__Direction__. Retype the lines of all the records below without changing a word, and leave out the pictures.

* start Available data *

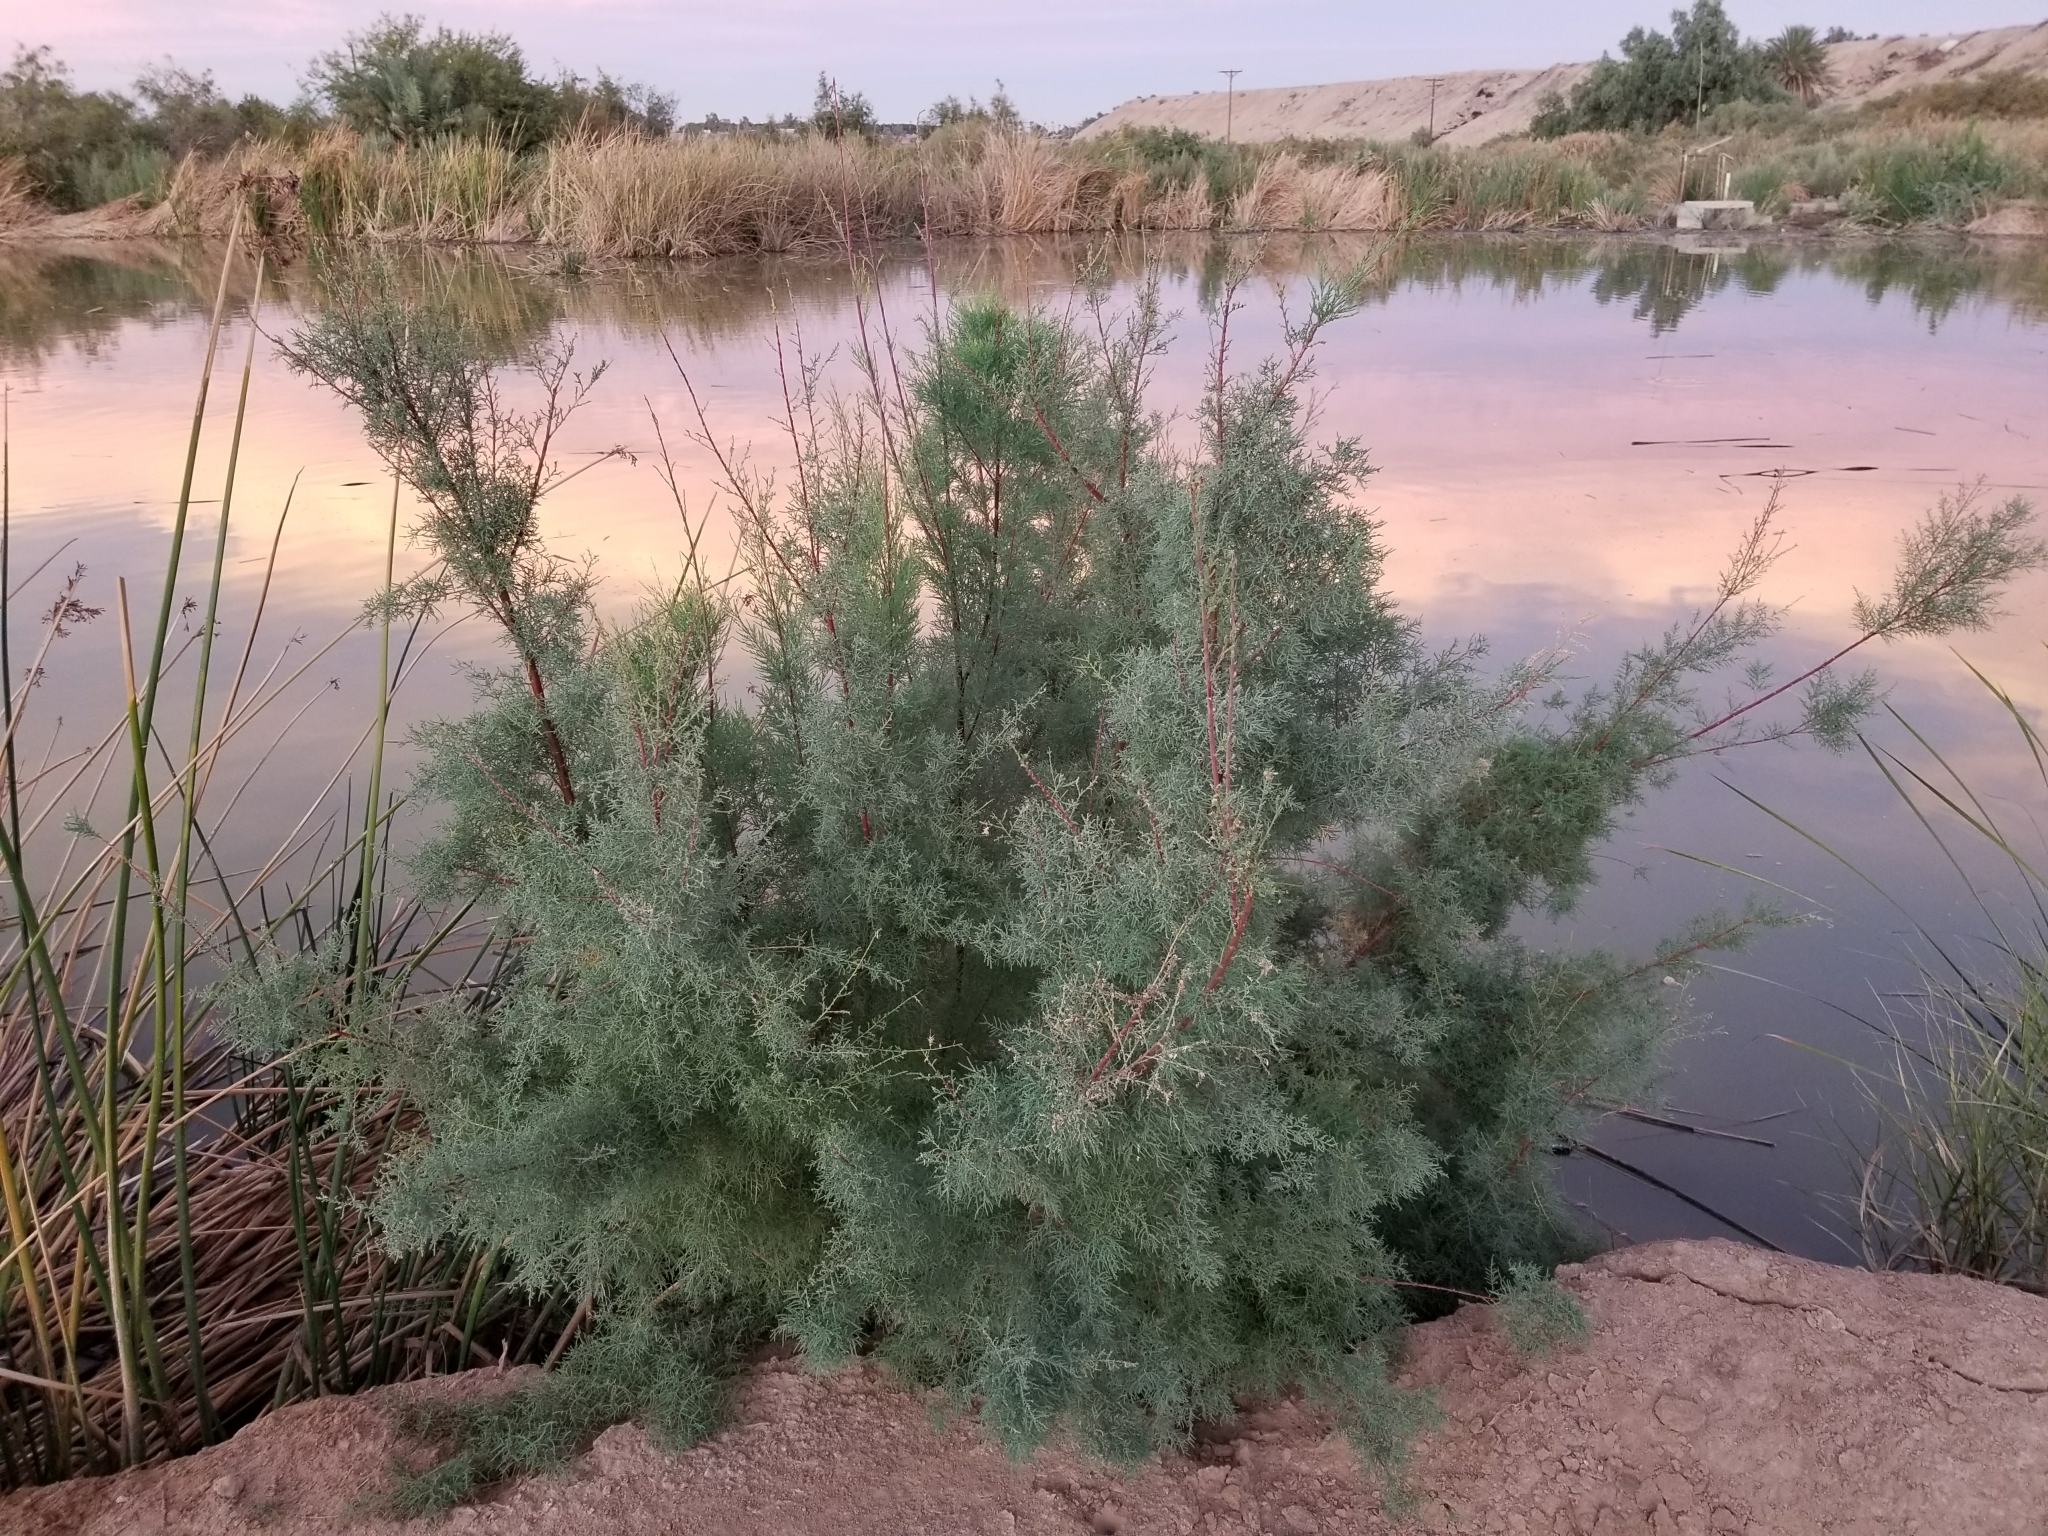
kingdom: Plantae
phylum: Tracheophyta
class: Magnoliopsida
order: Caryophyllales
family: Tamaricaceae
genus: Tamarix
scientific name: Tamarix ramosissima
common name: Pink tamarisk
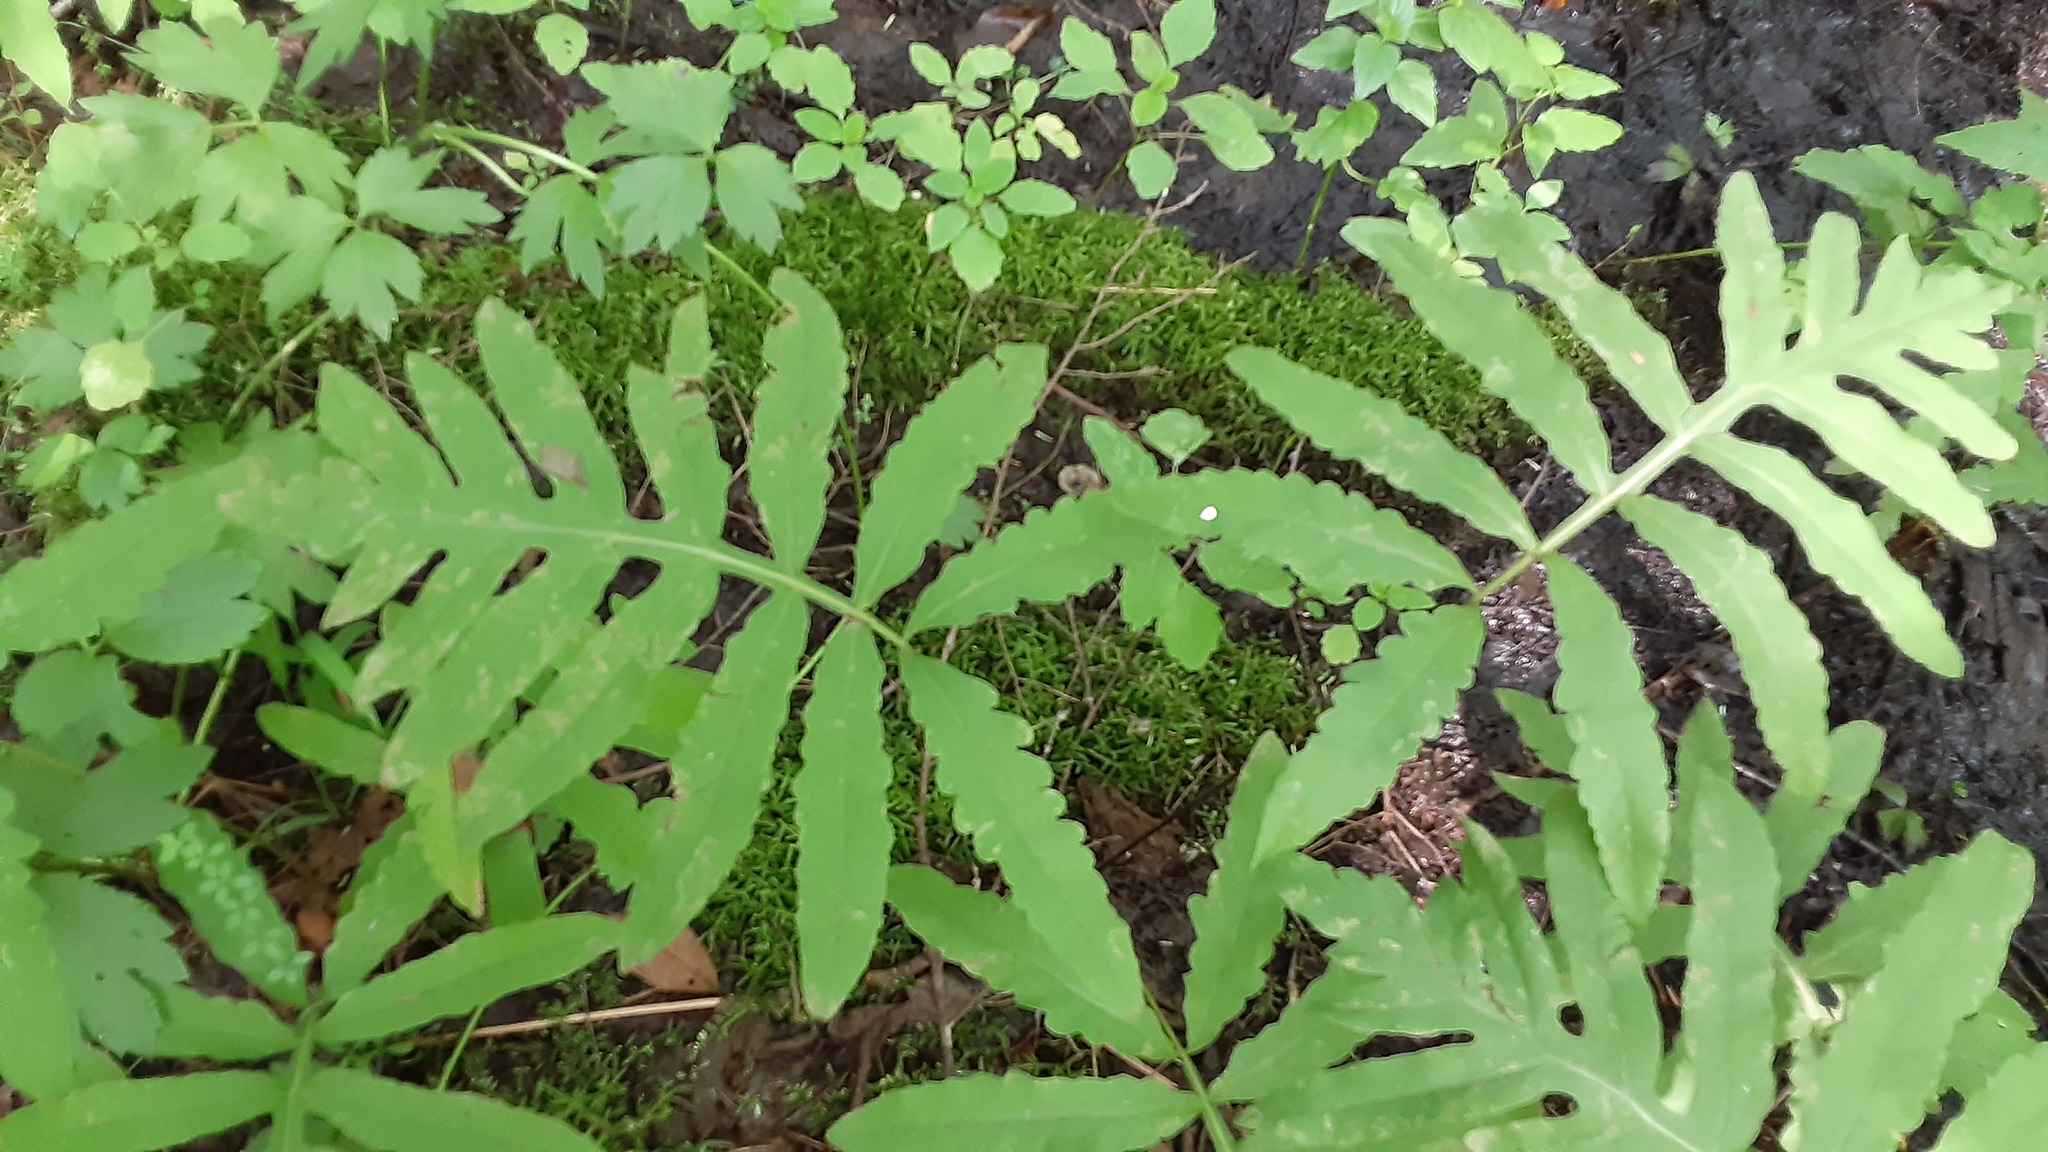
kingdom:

* end Available data *

__Response to the task__.
kingdom: Plantae
phylum: Tracheophyta
class: Magnoliopsida
order: Caryophyllales
family: Tamaricaceae
genus: Tamarix
scientific name: Tamarix ramosissima
common name: Pink tamarisk
kingdom:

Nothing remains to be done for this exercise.